§ WHAT NEEDS TO BE DONE
Line by line, repeat all the material exactly as it appears.
(SOURCE MATERIAL Opens)
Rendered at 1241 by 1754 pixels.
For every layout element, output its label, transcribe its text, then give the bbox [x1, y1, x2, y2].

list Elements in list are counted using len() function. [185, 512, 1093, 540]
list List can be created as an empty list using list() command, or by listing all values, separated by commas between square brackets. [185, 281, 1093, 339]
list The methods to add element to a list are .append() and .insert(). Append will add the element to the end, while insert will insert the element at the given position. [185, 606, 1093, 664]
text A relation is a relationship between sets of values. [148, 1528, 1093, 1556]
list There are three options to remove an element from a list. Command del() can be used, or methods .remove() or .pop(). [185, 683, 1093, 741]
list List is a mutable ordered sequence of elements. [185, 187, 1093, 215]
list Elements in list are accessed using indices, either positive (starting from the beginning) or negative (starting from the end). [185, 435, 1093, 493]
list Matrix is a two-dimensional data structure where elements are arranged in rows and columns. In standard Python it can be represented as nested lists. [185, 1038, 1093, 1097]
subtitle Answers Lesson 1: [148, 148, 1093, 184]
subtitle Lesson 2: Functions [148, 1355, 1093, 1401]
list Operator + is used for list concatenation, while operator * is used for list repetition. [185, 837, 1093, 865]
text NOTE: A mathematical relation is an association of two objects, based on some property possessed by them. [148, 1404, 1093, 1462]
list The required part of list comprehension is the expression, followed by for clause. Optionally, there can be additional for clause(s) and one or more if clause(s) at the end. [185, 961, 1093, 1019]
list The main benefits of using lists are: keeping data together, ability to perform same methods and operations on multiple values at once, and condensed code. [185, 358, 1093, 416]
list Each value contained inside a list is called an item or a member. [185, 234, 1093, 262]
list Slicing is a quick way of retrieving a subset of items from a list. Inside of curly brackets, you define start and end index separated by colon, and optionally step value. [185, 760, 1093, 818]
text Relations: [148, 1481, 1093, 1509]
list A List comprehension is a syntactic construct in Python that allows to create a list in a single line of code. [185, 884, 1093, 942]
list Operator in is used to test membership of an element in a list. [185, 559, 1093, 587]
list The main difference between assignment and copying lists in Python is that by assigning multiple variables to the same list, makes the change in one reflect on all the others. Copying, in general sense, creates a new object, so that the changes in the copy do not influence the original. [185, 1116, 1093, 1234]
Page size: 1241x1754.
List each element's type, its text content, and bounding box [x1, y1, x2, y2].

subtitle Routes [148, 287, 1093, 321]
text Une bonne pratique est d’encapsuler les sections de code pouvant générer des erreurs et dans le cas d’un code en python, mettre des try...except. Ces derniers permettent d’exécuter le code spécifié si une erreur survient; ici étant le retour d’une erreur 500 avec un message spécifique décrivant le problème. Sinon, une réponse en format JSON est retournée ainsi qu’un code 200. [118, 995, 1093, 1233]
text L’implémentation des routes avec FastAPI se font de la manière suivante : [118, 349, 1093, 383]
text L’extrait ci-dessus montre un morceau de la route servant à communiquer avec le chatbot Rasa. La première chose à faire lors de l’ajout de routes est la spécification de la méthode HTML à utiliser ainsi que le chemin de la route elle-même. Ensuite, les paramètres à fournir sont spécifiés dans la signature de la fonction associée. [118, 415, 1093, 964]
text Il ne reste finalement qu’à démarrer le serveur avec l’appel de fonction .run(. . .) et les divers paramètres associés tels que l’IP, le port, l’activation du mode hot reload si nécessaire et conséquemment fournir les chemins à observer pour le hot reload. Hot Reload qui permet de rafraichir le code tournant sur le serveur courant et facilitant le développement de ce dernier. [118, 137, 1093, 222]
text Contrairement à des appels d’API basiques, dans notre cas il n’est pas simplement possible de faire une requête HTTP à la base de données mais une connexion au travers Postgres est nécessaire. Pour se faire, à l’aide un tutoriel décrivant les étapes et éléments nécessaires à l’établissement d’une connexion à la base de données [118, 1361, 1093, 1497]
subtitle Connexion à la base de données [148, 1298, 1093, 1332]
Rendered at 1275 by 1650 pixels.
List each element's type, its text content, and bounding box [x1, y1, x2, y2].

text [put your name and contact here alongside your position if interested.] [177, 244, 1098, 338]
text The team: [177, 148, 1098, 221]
(SOURCE MATERIAL Closes)
§ EXERCISE ANSWER
Rendered at 1241 by 1754 pixels.
For every layout element, output its label, transcribe its text, then give the bbox [x1, y1, x2, y2].

list Elements in list are counted using len() function. [185, 512, 1093, 540]
list List can be created as an empty list using list() command, or by listing all values, separated by commas between square brackets. [185, 281, 1093, 339]
list The methods to add element to a list are .append() and .insert(). Append will add the element to the end, while insert will insert the element at the given position. [185, 606, 1093, 664]
text A relation is a relationship between sets of values. [148, 1528, 1093, 1556]
list There are three options to remove an element from a list. Command del() can be used, or methods .remove() or .pop(). [185, 683, 1093, 741]
list List is a mutable ordered sequence of elements. [185, 187, 1093, 215]
list Elements in list are accessed using indices, either positive (starting from the beginning) or negative (starting from the end). [185, 435, 1093, 493]
list Matrix is a two-dimensional data structure where elements are arranged in rows and columns. In standard Python it can be represented as nested lists. [185, 1038, 1093, 1097]
subtitle Answers Lesson 1: [148, 148, 1093, 184]
subtitle Lesson 2: Functions [148, 1355, 1093, 1401]
list Operator + is used for list concatenation, while operator * is used for list repetition. [185, 837, 1093, 865]
text NOTE: A mathematical relation is an association of two objects, based on some property possessed by them. [148, 1404, 1093, 1462]
list The required part of list comprehension is the expression, followed by for clause. Optionally, there can be additional for clause(s) and one or more if clause(s) at the end. [185, 961, 1093, 1019]
list The main benefits of using lists are: keeping data together, ability to perform same methods and operations on multiple values at once, and condensed code. [185, 358, 1093, 416]
list Each value contained inside a list is called an item or a member. [185, 234, 1093, 262]
list Slicing is a quick way of retrieving a subset of items from a list. Inside of curly brackets, you define start and end index separated by colon, and optionally step value. [185, 760, 1093, 818]
text Relations: [148, 1481, 1093, 1509]
list A List comprehension is a syntactic construct in Python that allows to create a list in a single line of code. [185, 884, 1093, 942]
list Operator in is used to test membership of an element in a list. [185, 559, 1093, 587]
list The main difference between assignment and copying lists in Python is that by assigning multiple variables to the same list, makes the change in one reflect on all the others. Copying, in general sense, creates a new object, so that the changes in the copy do not influence the original. [185, 1116, 1093, 1234]
Page size: 1241x1754.
List each element's type, its text content, and bounding box [x1, y1, x2, y2].

subtitle Routes [148, 287, 1093, 321]
text Une bonne pratique est d’encapsuler les sections de code pouvant générer des erreurs et dans le cas d’un code en python, mettre des try...except. Ces derniers permettent d’exécuter le code spécifié si une erreur survient; ici étant le retour d’une erreur 500 avec un message spécifique décrivant le problème. Sinon, une réponse en format JSON est retournée ainsi qu’un code 200. [118, 995, 1093, 1233]
text L’implémentation des routes avec FastAPI se font de la manière suivante : [118, 349, 1093, 383]
text L’extrait ci-dessus montre un morceau de la route servant à communiquer avec le chatbot Rasa. La première chose à faire lors de l’ajout de routes est la spécification de la méthode HTML à utiliser ainsi que le chemin de la route elle-même. Ensuite, les paramètres à fournir sont spécifiés dans la signature de la fonction associée. [118, 415, 1093, 964]
text Il ne reste finalement qu’à démarrer le serveur avec l’appel de fonction .run(. . .) et les divers paramètres associés tels que l’IP, le port, l’activation du mode hot reload si nécessaire et conséquemment fournir les chemins à observer pour le hot reload. Hot Reload qui permet de rafraichir le code tournant sur le serveur courant et facilitant le développement de ce dernier. [118, 137, 1093, 222]
text Contrairement à des appels d’API basiques, dans notre cas il n’est pas simplement possible de faire une requête HTTP à la base de données mais une connexion au travers Postgres est nécessaire. Pour se faire, à l’aide un tutoriel décrivant les étapes et éléments nécessaires à l’établissement d’une connexion à la base de données [118, 1361, 1093, 1497]
subtitle Connexion à la base de données [148, 1298, 1093, 1332]
Rendered at 1275 by 1650 pixels.
List each element's type, its text content, and bounding box [x1, y1, x2, y2].

text [put your name and contact here alongside your position if interested.] [177, 244, 1098, 338]
text The team: [177, 148, 1098, 221]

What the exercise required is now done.